Fixing Alpha Shapes: What I Learned About the Alpha Parameter

scagnostics
cassowaryr
shape-analysis
R
In this post, I dive into the weirdness of the alpha parameter in alpha hulls, why it caused problems with the skinny index, and how I try to deal with it to uncover the real structure in my data.
Published

05 Aug 2025

Scagnostics

Lately, I’ve been exploring shape analysis in multivariate data. But instead of focusing on neat, normal, or random-looking patterns, I’ve been drawn to the weird ones, the non-normal, odd, and often more interesting shapes that pop up in scatterplots.

That curiosity brought me to scagnostics, short for scatterplot diagnostics. These measures go way beyond linear trends or correlations. They were originally inspired by ideas from John Tukey and later developed more formally by Leland Wilkinson, who gave them a solid foundation in graph theory.

Scagnostics can reveal different kinds of patterns: skewed distributions, outliers, clumpy regions, stringy or skinny shapes, convexity, and more.

One of these metrics, the skinny index, is meant to detect thin and elongated structures in the data. But when I tried to use it, I ran into something… strange.


When “Skinny” Didn’t Seem Skinny Enough

The formula for the skinny index looks like this:

\[ \text{Skinny} = 1 - \frac{\sqrt{4 \pi \cdot \text{Area}(A)}}{\text{Perimeter}(A)} \]

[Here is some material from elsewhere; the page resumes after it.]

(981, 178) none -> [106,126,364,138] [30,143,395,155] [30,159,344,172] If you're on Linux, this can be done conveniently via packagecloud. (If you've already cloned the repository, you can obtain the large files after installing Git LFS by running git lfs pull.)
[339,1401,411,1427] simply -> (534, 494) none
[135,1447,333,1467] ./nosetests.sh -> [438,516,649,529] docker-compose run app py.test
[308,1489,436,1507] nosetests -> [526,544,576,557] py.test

Here, ( A ) is the alpha shape (or alpha hull) of the point cloud, a flexible shape that wraps around the data, more precisely than a convex hull. If the shape is thin and long, the result should be close to 1. If it’s round, the score drops toward 0.

I ran simulations using different data structures. One of the simplest ones I tried was a U-shape, built from a polynomial of degree 1 on the x-axis and degree 2 on the y-axis.

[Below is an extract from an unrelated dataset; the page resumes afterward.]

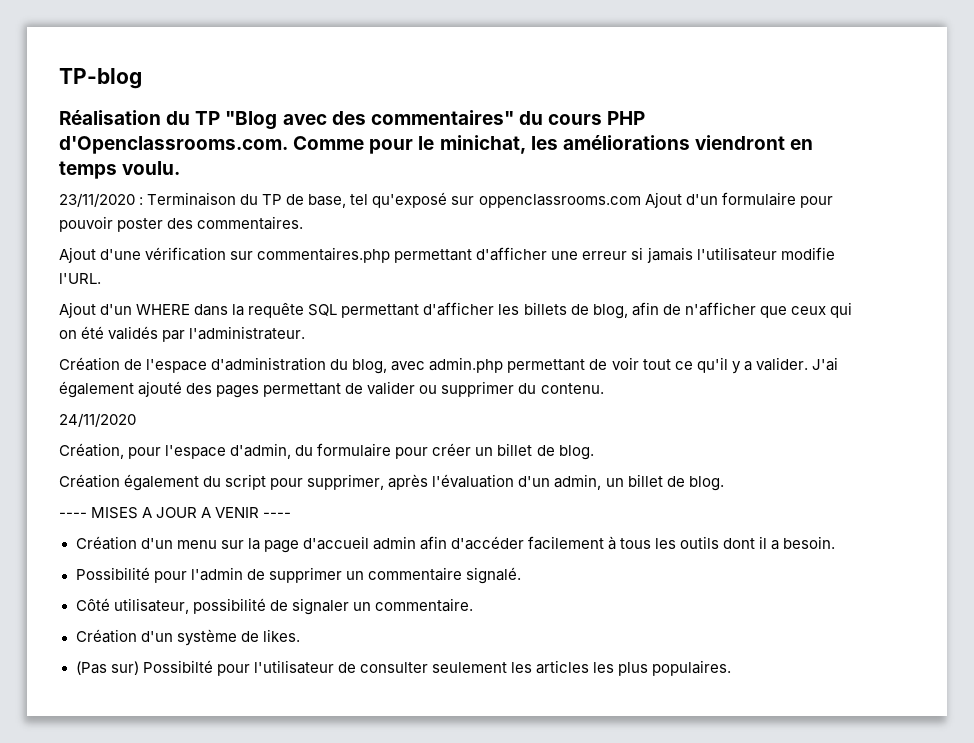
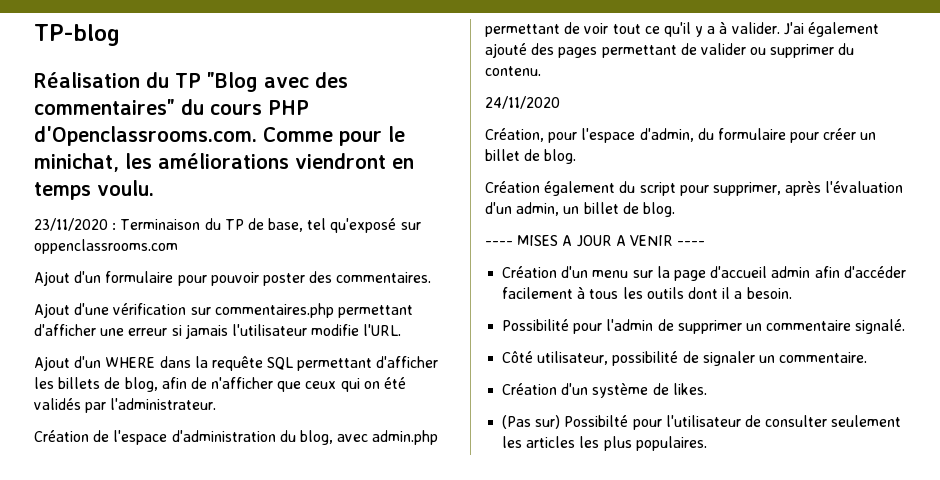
(641, 201) none -> (178, 246) //
(752, 366) none -> [719,21,728,34] à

This shape was clearly long and skinny. In fact, Wilkinson’s paper even shows a nearly identical example as a high-skinny pattern.

Example scatterplots and their scagnostics measures

But when I ran this through the cassowaryr package in R, I was shocked to get a skinny score of around 0.18.

[1] "The skinny value from cassowaryr is: 0.184893805878199"

Something Was Wrong

At first, I thought maybe I messed up the structure. So I tried other shapes. Same problem.

That’s when I decided to look deeper into the alpha parameter that powers the alpha shape.

Understanding Alpha (and Why It’s Tricky)

The alpha parameter controls how tightly the alpha shape wraps around the data:

  • If alpha is small, the shape becomes more detailed, it captures indentations, curves, and fine structure.
  • If alpha is large, it behaves more like a convex hull, creating a looser, oversimplified boundary.

So I thought: maybe the default alpha is too high? I changed it by lowering the alpha, trying various values manually, hoping to get the shape to match the U-structure more accurately.

But no matter what, I ran into new problems:

  • When the alpha value was very small, the alpha shape couldn’t be constructed at all. As I increased it slightly, it started connecting only the dense regions, but again, it just formed small bowls instead of capturing the full shape.
  • When alpha was too large, it would just connect the tips and form a big bowl, losing the skinny structure entirely.

Even worse: using a small alpha sometimes gave me a skinny score close to 1, but visually, the shape wasn’t even capturing the whole structure, it was just hugging the middle, throwing away the rest.

That’s when I realized: the problem isn’t just the alpha value, it’s how the alpha shape fails to connect sparse or tail regions when the points are far apart.

alpha = 0.01

alpha = 0.09

alpha = 0.1

alpha = 0.14

alpha = 0.15

alpha = 0.2

alpha = 0.3

alpha = 0.35

alpha = 0.4

alpha = 0.5

alpha = 0.6

A New Idea: Bring in the MST

I started thinking: what if I combine alpha shapes with another graph that’s guaranteed to connect everything?

That led me to the Minimum Spanning Tree (MST), a graph that connects all points with the shortest total distance, without any loops. It’s a staple in graph theory and used in other scagnostics too.

The MST doesn’t care about density, it connects all points, even sparse ones.

So here’s the plan I came up with:

  • Use the 90th percentile of MST edge lengths to compute the alpha parameter (as suggested by Wilkinson).
  • Then, draw both the MST and the alpha shape.
  • Finally, combine them, take the union of the alpha shape and the MST.

That way:

  • The alpha shape captures the dense, detailed parts of the structure.
  • The MST fills in the missing connections, especially in the tails or sparse zones.

Alpha shapes alone can miss key structure when the data is too sparse or oddly shaped.

MSTs, on the other hand, never miss, but they’re too simple to describe detailed boundaries.